Parts Of Speech
Table of contents
Description
Part of speech tagging assigns part of speech labels to tokens, such as whether they are verbs or nouns. Every token in a sentence is applied a tag. For instance, in the sentence Marie was born in Paris.
the word Marie
is assigned the tag NNP
.
Name | Annotator class name | Requirement | Generated Annotation | Description |
---|---|---|---|---|
pos | POSTaggerAnnotator | TokensAnnotation, SentencesAnnotation | PartOfSpeechAnnotation | Applies part of speech tags to tokens. |
Options
Option name | Type | Default | Description |
---|---|---|---|
pos.model | String | edu/stanford/nlp/models/pos-tagger/english-left3words-distsim.tagger | Model to use for part of speech tagging. |
pos.maxlen | int | Integer.MAX_VALUE | Maximum sentence length to tag.
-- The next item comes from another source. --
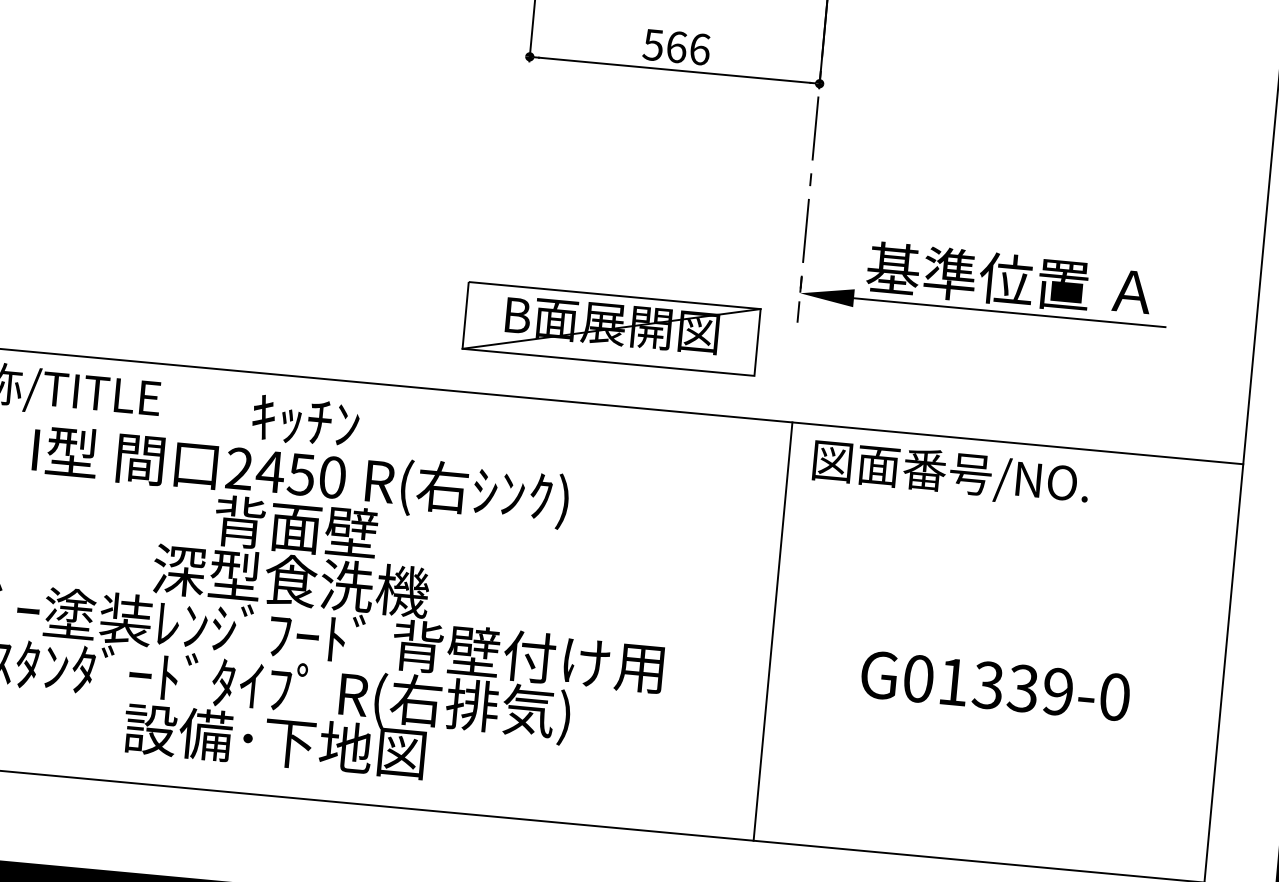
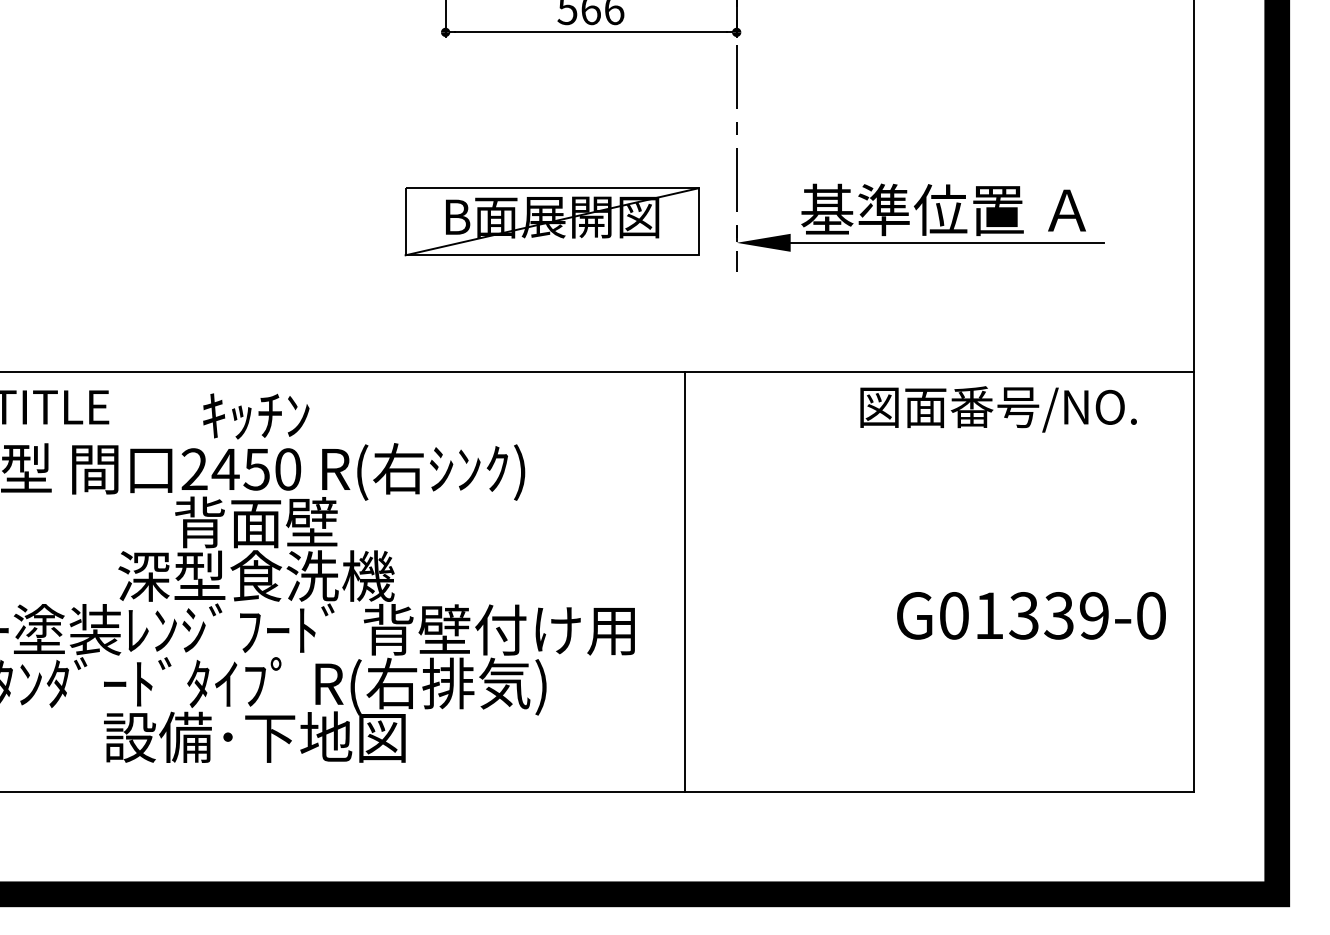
part: (610, 328) -> (551, 221), moved
text: (950, 474) -> (998, 409), moved
line: (772, 631) -> (684, 582), moved
text: (995, 685) -> (1031, 615), moved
Sentences longer than this will not be tagged. |
Part Of Speech Tagging From The Command Line
This command will apply part of speech tags to the input text:
java edu.stanford.nlp.pipeline.StanfordCoreNLP -annotators tokenize,pos -file input.txt
Other output formats include conllu
, conll
, json
, and serialized
.
This command will apply part of speech tags using a non-default model (e.g. the more powerful but slower bidirectional model):
java edu.stanford.nlp.pipeline.StanfordCoreNLP -annotators tokenize,pos -pos.model edu/stanford/nlp/models/pos-tagger/english-bidirectional-distsim.tagger -file input.txt
If running on French, German, or Spanish, it is crucial to use the MWT annotator:
java edu.stanford.nlp.pipeline.StanfordCoreNLP -props french -annotators tokenize,mwt,pos -file input.txt
Part Of Speech Tagging From Java
package edu.stanford.nlp.examples;
import edu.stanford.nlp.ling.*;
import edu.stanford.nlp.pipeline.*;
import java.util.*;
public class POSTaggingExample {
public static String text = "Marie was born in Paris.";
public static void main(String[] args) {
// set up pipeline properties
Properties props = new Properties();
// set the list of annotators to run
props.setProperty("annotators", "tokenize,pos");
// build pipeline
StanfordCoreNLP pipeline = new StanfordCoreNLP(props);
// create a document object
CoreDocument document = pipeline.processToCoreDocument(text);
// display tokens
for (CoreLabel tok : document.tokens()) {
System.out.println(String.format("%s\t%s", tok.word(), tok.tag()));
}
}
}
This demo code will print out the part of speech labels for each token:
Marie NNP
was VBD
born VBN
in IN
Paris NNP
. .